* _SET TASK_: Read the passage on CTEs below and say whether each statement agrees with it, answering yes or no and quoting the deciding words from the passage. 1. The passage holds that CTEs perform worse than subqueries on modern data warehouses. 2. Each model begins by importing every upstream relation it will use. 3. Import CTEs make a model's dependencies easy to see when its file is first opened.

═════ SELECTED EXTRACT ═════

If you’ve taken a look at Fishtown’s style guide, or seen some of the SQL throughout the docs / example projects (which mostly aligns with the style guide) you might have noticed a proliferation of CTEs (common table expressions). If you haven’t noticed this, check out the example below.
So, what’s the deal?
Shouldn’t those CTEs be subqueries?
Many people mistakenly believe that CTEs are “optimization fences” and are less performant than subqueries — this isn’t true on modern data warehouses (or, at least not true enough to be worth it). Compared to subqueries, CTEs are way easier to read, and debug, than subqueries. If you’re still using subqueries and you’re on Snowflake, Redshift, BigQuery or Postgres 12, then you might be due for a refactor!
What’s the deal with the CTEs at the top?
We start each model by “importing” each upstream relation that’s going to be used. This is similar to python, where you import packages used. I’ll let @tristan explain (from here).
This achieves a couple of nice things. First, it makes it very easy to see what the dependencies are for a given model when you first open up its file. Second, it gives you an easy mechanism to consistently alias all input tables—this mechanism ends up being much cleaner than typing out and then aliasing tables individually within each individual CTE. Overall, we’ve found that this pattern leads to significantly more readable code.

═════ LISTED RECORDS ═════

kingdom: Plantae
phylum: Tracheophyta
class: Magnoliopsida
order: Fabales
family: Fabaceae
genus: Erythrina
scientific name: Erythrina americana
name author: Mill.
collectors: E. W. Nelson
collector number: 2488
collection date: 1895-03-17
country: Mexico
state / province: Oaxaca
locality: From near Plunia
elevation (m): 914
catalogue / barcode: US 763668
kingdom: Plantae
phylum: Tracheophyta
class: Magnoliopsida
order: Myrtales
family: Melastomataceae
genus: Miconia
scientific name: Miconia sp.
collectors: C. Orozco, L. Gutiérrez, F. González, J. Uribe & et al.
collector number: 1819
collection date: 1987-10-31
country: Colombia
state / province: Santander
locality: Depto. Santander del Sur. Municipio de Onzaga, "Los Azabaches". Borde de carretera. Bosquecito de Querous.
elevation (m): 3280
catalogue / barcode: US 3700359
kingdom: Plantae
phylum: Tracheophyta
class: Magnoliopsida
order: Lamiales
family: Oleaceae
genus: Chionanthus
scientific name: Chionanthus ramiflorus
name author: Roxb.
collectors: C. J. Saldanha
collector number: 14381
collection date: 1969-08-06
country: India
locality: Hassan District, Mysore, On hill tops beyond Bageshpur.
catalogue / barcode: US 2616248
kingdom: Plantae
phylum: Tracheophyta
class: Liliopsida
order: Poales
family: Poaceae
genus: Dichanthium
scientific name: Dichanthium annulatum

═════

* _THE RESULT_:
1. No: "Many people mistakenly believe that CTEs are “optimization fences” and are less performant than subqueries — this isn’t true on modern data warehouses"
2. Yes: "We start each model by “importing” each upstream relation that’s going to be used."
3. Yes: "it makes it very easy to see what the dependencies are for a given model when you first open up its file."